A bit worried now I've read everyones posts here tho as I'll be taking our baby down to them when she arrives. Hope it doesn't upset the dog.

fuzzywuzzy Sun 23-Apr-17 19:35:15

Loud and barky not badly

DearMrDilkington Sun 23-Apr-17 19:36:48

A chow isn't a chilled dog. Tell her to avoid.

ChardonnayKnickertonSmythe Sun 23-Apr-17 19:40:55

If she wants calm and relaxed she should get a golden retriever, not a chow.

liadaintheirishpoetess Sun 23-Apr-17 19:58:36

She doesn't want another pug, i've suggested and been rejected. She might consider a goldie but wants to know exercise requirements and is a bit worried about size. I've no idea why she wanted a chow chow. Her dh would love a goldie. Please do suggest more calm breeds. Thank you smile

FenellaMaxwellsPony Sun 23-Apr-17 20:28:52

Greyhound is the calmest and most chilled of breeds but as they sleep an average of 18-20 hours a day might be a bit too chilled.... lovely dogs though!
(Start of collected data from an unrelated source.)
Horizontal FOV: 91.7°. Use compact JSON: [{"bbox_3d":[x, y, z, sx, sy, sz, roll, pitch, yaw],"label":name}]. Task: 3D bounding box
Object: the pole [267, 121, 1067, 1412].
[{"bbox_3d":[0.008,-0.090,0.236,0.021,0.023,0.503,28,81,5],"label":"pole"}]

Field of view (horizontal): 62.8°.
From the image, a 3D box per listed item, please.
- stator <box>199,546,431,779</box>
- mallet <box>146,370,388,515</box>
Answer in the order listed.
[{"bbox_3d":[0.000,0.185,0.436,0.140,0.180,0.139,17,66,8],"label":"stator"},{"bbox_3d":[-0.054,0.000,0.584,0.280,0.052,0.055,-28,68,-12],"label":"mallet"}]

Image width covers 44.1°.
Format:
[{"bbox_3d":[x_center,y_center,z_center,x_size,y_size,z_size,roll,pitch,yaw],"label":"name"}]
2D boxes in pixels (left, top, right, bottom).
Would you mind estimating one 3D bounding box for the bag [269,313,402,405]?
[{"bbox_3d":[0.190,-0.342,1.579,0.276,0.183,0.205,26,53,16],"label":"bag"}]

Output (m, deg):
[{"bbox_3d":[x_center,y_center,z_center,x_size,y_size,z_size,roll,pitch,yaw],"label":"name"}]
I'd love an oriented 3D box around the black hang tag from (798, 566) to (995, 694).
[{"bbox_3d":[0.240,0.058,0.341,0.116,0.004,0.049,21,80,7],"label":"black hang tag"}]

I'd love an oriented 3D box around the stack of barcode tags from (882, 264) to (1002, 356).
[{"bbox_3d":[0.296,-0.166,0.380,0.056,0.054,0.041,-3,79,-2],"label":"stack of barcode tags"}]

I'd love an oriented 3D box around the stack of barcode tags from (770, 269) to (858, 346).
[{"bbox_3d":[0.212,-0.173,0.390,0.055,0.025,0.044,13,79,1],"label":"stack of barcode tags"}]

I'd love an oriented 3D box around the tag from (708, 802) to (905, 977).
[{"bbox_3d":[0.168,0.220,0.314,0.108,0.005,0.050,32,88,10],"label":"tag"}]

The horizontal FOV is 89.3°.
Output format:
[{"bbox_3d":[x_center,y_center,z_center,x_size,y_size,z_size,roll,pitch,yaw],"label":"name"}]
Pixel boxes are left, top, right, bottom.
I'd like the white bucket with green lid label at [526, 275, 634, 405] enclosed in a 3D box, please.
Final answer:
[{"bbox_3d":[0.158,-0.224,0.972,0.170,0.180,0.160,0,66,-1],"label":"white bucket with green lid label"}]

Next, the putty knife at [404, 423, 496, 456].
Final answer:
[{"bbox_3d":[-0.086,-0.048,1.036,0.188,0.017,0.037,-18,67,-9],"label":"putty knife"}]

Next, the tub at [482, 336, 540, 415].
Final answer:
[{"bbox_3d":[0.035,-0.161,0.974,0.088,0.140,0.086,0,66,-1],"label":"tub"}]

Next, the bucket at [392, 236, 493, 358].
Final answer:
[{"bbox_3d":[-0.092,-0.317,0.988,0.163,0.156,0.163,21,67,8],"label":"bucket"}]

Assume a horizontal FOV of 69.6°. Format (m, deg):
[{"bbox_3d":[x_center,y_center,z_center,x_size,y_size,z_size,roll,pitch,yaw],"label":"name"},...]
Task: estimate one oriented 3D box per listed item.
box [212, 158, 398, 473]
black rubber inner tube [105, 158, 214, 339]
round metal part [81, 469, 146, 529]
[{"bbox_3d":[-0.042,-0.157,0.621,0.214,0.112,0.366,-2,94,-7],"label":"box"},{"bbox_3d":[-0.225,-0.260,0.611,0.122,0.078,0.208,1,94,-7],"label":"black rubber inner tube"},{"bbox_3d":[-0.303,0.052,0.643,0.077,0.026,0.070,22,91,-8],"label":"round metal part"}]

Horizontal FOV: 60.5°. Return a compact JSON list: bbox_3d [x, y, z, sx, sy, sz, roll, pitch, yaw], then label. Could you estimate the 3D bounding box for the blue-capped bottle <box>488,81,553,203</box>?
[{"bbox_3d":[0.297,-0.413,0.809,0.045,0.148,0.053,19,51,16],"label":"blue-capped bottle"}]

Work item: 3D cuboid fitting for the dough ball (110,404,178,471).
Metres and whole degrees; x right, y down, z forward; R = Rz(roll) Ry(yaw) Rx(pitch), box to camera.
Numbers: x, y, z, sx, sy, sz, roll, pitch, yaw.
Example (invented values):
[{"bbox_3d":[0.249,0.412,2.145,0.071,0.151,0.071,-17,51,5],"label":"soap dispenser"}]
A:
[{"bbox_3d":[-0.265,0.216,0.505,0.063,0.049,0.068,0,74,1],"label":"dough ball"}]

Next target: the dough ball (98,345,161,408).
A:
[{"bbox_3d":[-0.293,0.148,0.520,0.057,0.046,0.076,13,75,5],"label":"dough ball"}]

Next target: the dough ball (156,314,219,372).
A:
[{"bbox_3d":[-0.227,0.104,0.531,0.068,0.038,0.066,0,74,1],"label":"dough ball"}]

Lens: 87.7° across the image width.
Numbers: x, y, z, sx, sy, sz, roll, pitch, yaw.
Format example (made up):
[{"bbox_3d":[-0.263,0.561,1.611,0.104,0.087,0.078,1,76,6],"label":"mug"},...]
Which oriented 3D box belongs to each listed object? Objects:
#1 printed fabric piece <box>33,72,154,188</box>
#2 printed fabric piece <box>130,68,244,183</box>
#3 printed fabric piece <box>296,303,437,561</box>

liadaintheirishpoetess Sun 23-Apr-17 20:30:38

Yep @FenellaMaxwellsPony suggested both greyhound and whippet (my dog) but been shot down in flames. Her reasoning is that they aren't as cute as she wants.

CornflakeHomunculus Sun 23-Apr-17 20:30:58

Chows aren't that much smaller than GRs plus they're heavier set and the profuse coat makes them seem even larger than they are confused Is there any chance she's possibly confusing chows wth another breed?

If she's not set on any particular breed, other than wanting something different to the dogs she already has, then a rescue could be a great option.

I've no doubt she'd be able to find a nice, chilled out dog of a suitable size.

nancy75 Sun 23-Apr-17 20:33:26

I think the problem with people choosing chows is that the dogs looks & personality don't match, they look like big cuddly toys but don't have that temperament

CornflakeHomunculus Sun 23-Apr-17 20:34:16

It's far from perfect but the KC breed quiz isn't a terrible place to start when looking for a breed. At the very least it'll give a short list of breeds that can then be looked into in a bit more depth.

FenellaMaxwellsPony Sun 23-Apr-17 20:34:47

I don't think I can help in that case - I think people who choose their dogs based on cuteness are idiots!

ohtheholidays Sun 23-Apr-17 20:37:11

She wants a Goldie but is worried about size confused does your friend have any idea what size a Chow chow can get to?

I've known some lovely one's but I've always grown up around very large very strong dogs and a Chow Chow is nothing like a Pug!

CornflakeHomunculus Sun 23-Apr-17 20:41:35

I agree it sounds like she's putting way too much importance on appearance over suitability.

I can completely understand having preferences but it's just daft to either pick an unsuitable breed because it's "cute" or rule a very suitable breed out because it doesn't look right.

She's also likely to get very short shrift from decent breeders if she's more concerned with temperament than anything else.